The Act’s legalistic language guaranteed utility customers “the benefit of full retail net metering by requiring electric utilities regulated by the Arizona Corporation Commission to interconnect with customers that generate electricity with solar power.”

It further codified that “customers that deliver excess solar power back to the electric utility must be credited for that power at the same retail price the electric utility charges those customers.”
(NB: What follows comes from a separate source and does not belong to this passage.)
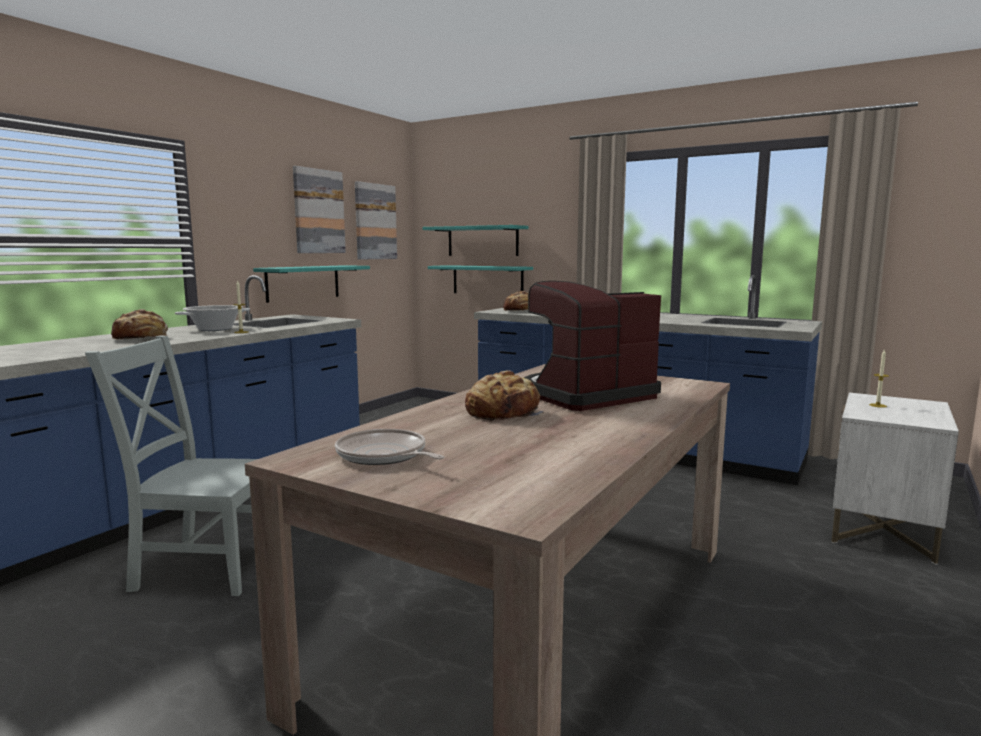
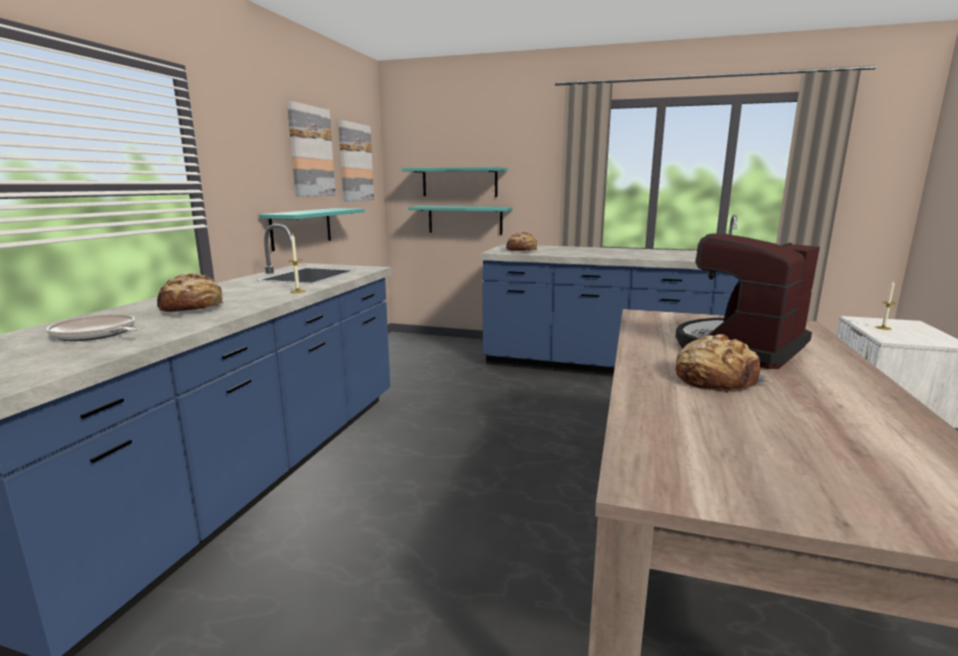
camera: 15 degrees left, 5 degrees up
grey chair [85,335,257,596] -> none
cooking pot [175,305,250,331] -> none
frying pan [335,429,444,465] -> frying pan moved to [46,314,137,341]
It required utilities to interconnect solar installations within 45 days or show why they could not.

The measure prevented “discrimination against solar customers by prohibiting discriminatory rates, excessive fixed charges, new demand charges or other unfair terms of service that undermine the benefits of full retail net metering.”

Finally, the Yes on AZ Solar Act contained several provisions designed to ensure that customers “are treated fairly.”

The ACC “shall not permit increases in the amount of any fixed charge to residential customers,” it stated.

To guard against changes made in general rate cases before the November election, any demand charge imposed on customers without their approval after January 1, 2016, would be disallowed by the proposal.

Further, “any new, or increases to existing charges, rates, or billing elements of any kind must only be calculated and billed through a volumetric charge based solely on the number of kilowatt-hours the customer takes from the utility during the billing period.”